» **Dataset excerpts**:

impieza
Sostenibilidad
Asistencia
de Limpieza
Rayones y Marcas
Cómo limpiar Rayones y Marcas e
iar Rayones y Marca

» **Problem**:
Your answer should consist of the lines above that hold the word "Rayones", copied exactly.

» **Response**:
Rayones y Marcas
Cómo limpiar Rayones y Marcas e
iar Rayones y Marca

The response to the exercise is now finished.